The primary aim of the Truck Industry Council’s (TIC) National Truck Plan is to advocate to Government the virtues of modernising the Australian truck fleet.

Australia, by world standards, has an old fleet with an average age of almost 15 years.

The Truck Industry Council’s National Truck Plan acknowledges the Federal Government’s key strategic objectives and identifies policy options the Government can pursue to deliver on these objectives. Options are presented in this plan: to reduce heavy vehicle fatalities and serious injuries; to improve the health of Australians, particularly in urban areas, through a reduction in noxious emissions; and to improve the efficiency and effectiveness of the nation’s road distribution channels thus enabling the Federal Government’s record road infrastructure spend to be realised, in turn improving energy productivity and reducing heavy vehicle road transport greenhouse emissions. To enable these benefits to become a reality today and for future generations, barriers that reduce the country’s ability to modernise the nation’s truck fleet must be overcome.

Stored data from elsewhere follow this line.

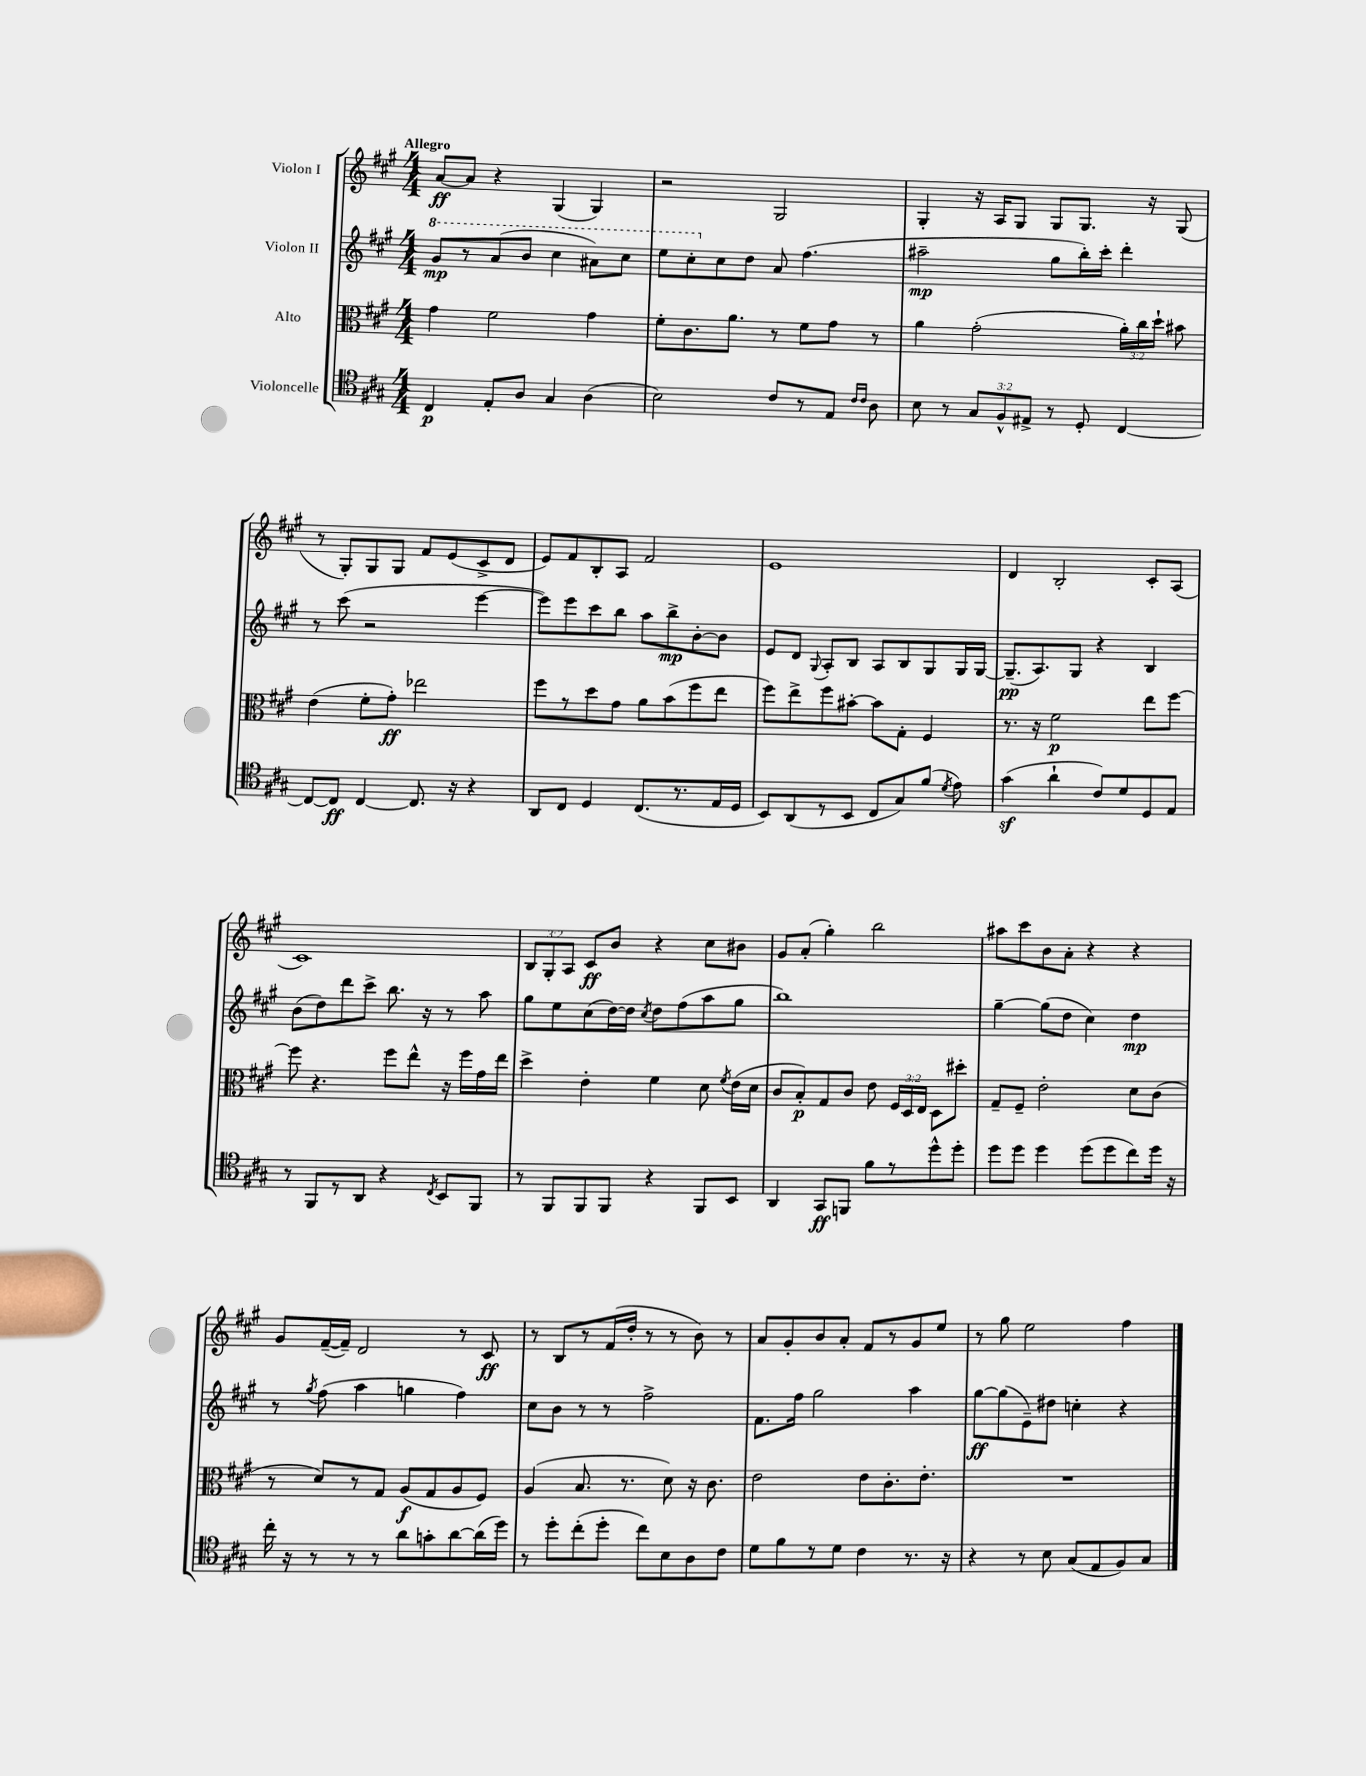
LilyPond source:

<<
\new StaffGroup <<
\new Staff = "s0" \with { instrumentName = "Violon I" } {
    \clef treble \key a \major \numericTimeSignature \time 4/4 \override Staff.TupletNumber.text = #tuplet-number::calc-fraction-text \tempo "Allegro"
    \autoBeamOff a'8[~\ff a'8] r4 gis4( gis4) |
    r2 gis2 |
    gis4-. r16 a16[ gis8] gis8[ gis8.] r16 gis8( |
    r8 gis8[-.) gis8 gis8] fis'8[ e'8( cis'8-> d'8] |
    e'8[) fis'8 b8-. a8] fis'2 |
    e'1 |
    d'4 b2-. cis'8[-. a8]( |
    cis'1) |
    \tuplet 3/2 { b8[ gis8-. a8] } cis'8[\ff b'8] r4 cis''8[ bis'8] |
    gis'8[ a'8]-.( gis''4-.) b''2 |
    ais''8[ cis'''8 b'8 a'8]-. r4 r4 |
    gis'8[ fis'16~--( fis'16]--) d'2 r8 cis'8\ff |
    r8 b8[ r8 fis'16( d''16]-. r8 r8 b'8) r8 |
    a'8[ gis'8-. b'8 a'8]-. fis'8[ r8 gis'8 e''8] |
    r8 gis''8 e''2 fis''4 \bar "|." |
}
\new Staff = "s1" \with { instrumentName = "Violon II" } {
    \clef treble \key a \major \numericTimeSignature \time 4/4
    \autoBeamOff \ottava #1 gis''8[\mp r8 a''8( b''8] cis'''4 ais''8[) cis'''8] |
    e'''8[ cis'''8-. \ottava #0 cis''8 d''8] a'8 fis''4.( |
    ais''2--\mp gis''8[ b''16-.) cis'''16]-. d'''4-. |
    r8 cis'''8( r2 e'''4~ |
    e'''8[) e'''8 cis'''8 b''8] a''8[ b''8->\mp b'8~-. b'8] |
    e'8[ d'8] \appoggiatura { gis8 } a8[-. b8] a8[ b8 gis8 gis16 gis16]~ |
    gis8.[--\pp( a8.) gis8] r4 b4 |
    b'8[( d''8) d'''8 cis'''8]-> b''8. r16 r8 a''8 |
    gis''8[ e''8 cis''8( d''16~) d''16] \acciaccatura { cis''8 } d''8[ fis''8( a''8 gis''8] |
    b''1) |
    gis''4~-- gis''8[( d''8] cis''4) d''4\mp |
    r8 \acciaccatura { gis''8 } fis''8( a''4 g''4 fis''4) |
    cis''8[ b'8] r8 r8 fis''2-> |
    fis'8.[ fis''16] gis''2 a''4 |
    gis''8[~\ff gis''8( e'8--) dis''8] c''4-. r4 \bar "|." |
}
\new Staff = "s2" \with { instrumentName = "Alto" } {
    \clef alto \key a \major \numericTimeSignature \time 4/4 \override Staff.TupletNumber.text = #tuplet-number::calc-fraction-text
    \autoBeamOff gis'4 fis'2 gis'4 |
    fis'8[-. cis'8. a'8.] r8 fis'8[ gis'8] r8 |
    a'4 gis'2-.( \tuplet 3/2 { a'16[-.) cis''16 d''16]-! } bis'8 |
    e'4( fis'8[-. gis'8]-.\ff) ees''2 |
    fis''8[ r8 d''8 gis'8] a'8[ b'8( fis''8 e''8] |
    fis''8[) e''8-> fis''8 bis'8]~-. bis'8[ gis8]-. fis4 |
    r8. r16 fis'2\p e''8[ fis''8]~ |
    fis''8 r4. fis''8[ e''8]-^ r16 fis''16[ gis'16 e''16] |
    d''4-> e'4-. fis'4 d'8 \acciaccatura { fis'8 } e'16[( d'16] |
    cis'8[ b8-.\p) gis8 cis'8] e'8 \tuplet 3/2 { fis16[ d16 e16] } d8[ dis''8]-. |
    gis8[-- fis8]-- e'2-. d'8[ cis'8]( |
    r8 d'8[) r8 gis8] a8[\f( gis8 a8 fis8]) |
    a4( b8. r8. d'8) r16 cis'8. |
    e'2 e'8[ cis'8.-. e'8.]-. |
    R1 \bar "|." |
}
\new Staff = "s3" \with { instrumentName = "Violoncelle" } {
    \clef tenor \key a \major \numericTimeSignature \time 4/4 \override Staff.TupletNumber.text = #tuplet-number::calc-fraction-text
    \autoBeamOff cis4\p e8[-. a8] gis4 a4( |
    b2) cis'8[ r8 e8] \grace { cis'16[ cis'16] } a8 |
    b8 r8 \tuplet 3/2 { gis8[ fis8-^ eis8]-> } r8 d8-. cis4~ |
    cis8[~ cis8]\ff cis4~ cis8. r16 r4 |
    a,8[ cis8] d4 cis8.[( r8. e16 d16] |
    b,8[) a,8( r8 b,8] cis8[ gis8) fis'8]( \acciaccatura { d'8 } e'8) |
    gis'4\sf( a'4-! cis'8[) d'8 d8 e8] |
    r8 fis,8[ r8 a,8] r4 \acciaccatura { cis8 } b,8[ fis,8] |
    r8 fis,8[ fis,8 fis,8] r4 fis,8[ b,8] |
    a,4 gis,8[\ff f,8] fis'8[ r8 d''8-^ d''8]-. |
    d''8[ d''8] d''4 d''8[( d''8 cis''8) d''16] r16 |
    cis''16-. r16 r8 r8 r8 a'8[ g'8-. a'8~ a'16( d''16]) |
    r8 d''8[-. cis''8-.( d''8]-. cis''8[) b8 a8 cis'8] |
    d'8[ fis'8 r8 d'8] cis'4 r8. r16 |
    r4 r8 b8 gis8[( e8 fis8) gis8] \bar "|." |
}
>>
>>
\layout { \context { \Score \remove "Bar_number_engraver" } }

TIC calls upon Federal and State Governments to actively pursue an agenda which accelerates the adoption of the latest heavy vehicle safety systems, emission standards and advanced fuel saving technologies that will result in a safer, cleaner, greener and more energy efficient national truck fleet.

The choice is not whether Australia uses trucks—they are essential to our standard of living – the choice for the Australian people is whether we have the most modern fleet possible. The implications are profound: Australians can have safer trucks, cleaner, greener trucks and more productive trucks on the road, or we can continue with an old Australian truck fleet and its inherent legacy of older technology.

Obtaining the support of Government in promoting a more modern truck fleet by means of financial and operational incentives for operators to upgrade their fleets will speed up the introduction of advanced truck safety, environmentally-friendly and intelligent transport technologies.

Australians want to be sure that the trucks on the nation’s roads today comprise a modern truck fleet. Settling for less would be to agree that it was acceptable to go to a hospital and receive treatment from 15-year and older medical technology.

We would not settle for that and nor should we accept an old Australian truck fleet.